In 1927, Tyshler began to work as a set designer for both Yiddish- and Russian-language productions. His first significant production, Lope de Vega’s Fuente ovejuna (The Sheep Well) was performed at the Belarus State Yiddish Theater (BelGOSET) that year. In 1927 and early 1928, he worked at BelGOSET and also created scenery for the Kharkov GOSET. In 1932, he was invited to join the Moscow GOSET, and from 1941 to 1949 served as its head artist, creating scenery for titles such as King Lear (1935) and the Yiddish Freylekhs (Merrymaking, by Zalman Shneer [Okun’]; 1945). Between 1941 and 1943, the theater was transferred to Tashkent, where Tyshler was evacuated. He was one of MosGOSET director Solomon Mikhoels’s closest collaborators, and in 1946 was awarded the State Prize for his work on Freylekhs.
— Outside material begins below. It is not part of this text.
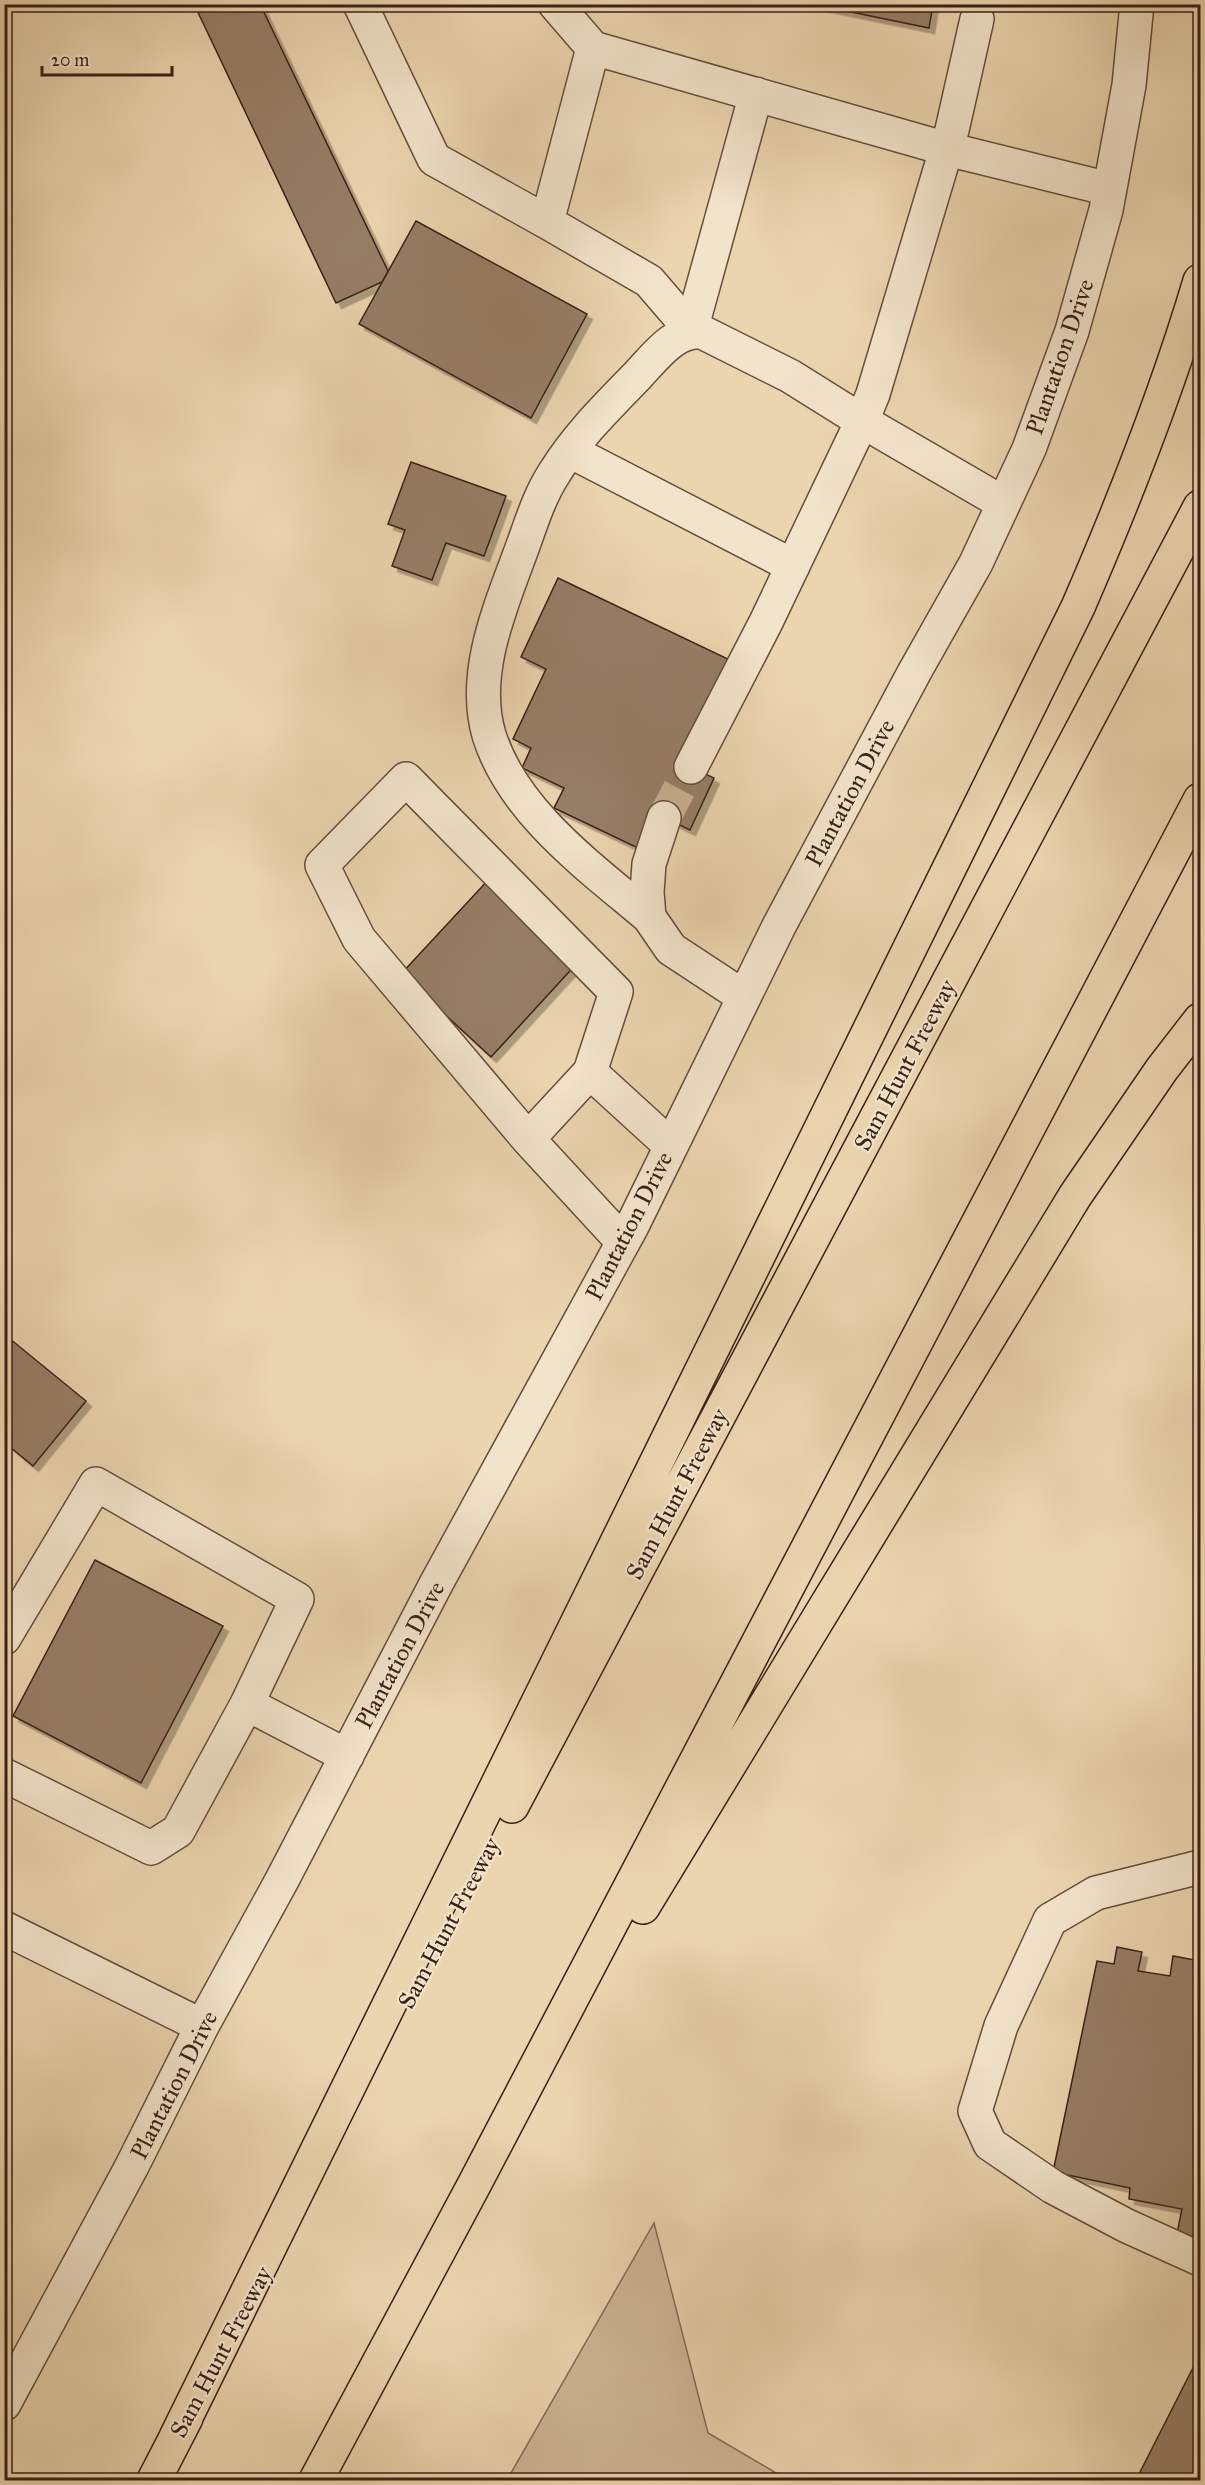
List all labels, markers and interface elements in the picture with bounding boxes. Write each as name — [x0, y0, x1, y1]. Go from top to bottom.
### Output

After MosGOSET was closed down in 1949, Tyshler worked only occasionally in the theater arts. In the 1950s, he took up sculpture and also continued to paint and draw. His works are characterized by irony, plasticity, paradox, and the grotesque. While depicting objects realistically, Tyshler poeticized and fantasized their interactions with human beings. The image of a woman carrying a house or a whole city on her head, characteristic of his work during his last years, gives an indication of his creative spirit.
Grigorii Kazovskii, “Evreiskoe izobrazitel’noe iskusstvo v Rossii, 1900–1948: Etapy istorii,” in Istoricheskie sud’by evreev v Rossii i SSSR: Nachalo dialoga, ed. Igor Krupnik (Moscow, 1992); Flora Syrkina, Aleksandr Grigor’evich Tyshler (Moscow, 1966); Flora Syrkina, ed., Aleksandr Tyshler i mir ego fantazii: K 100-letiiu so dnia rozhdeniia (Moscow, 1998).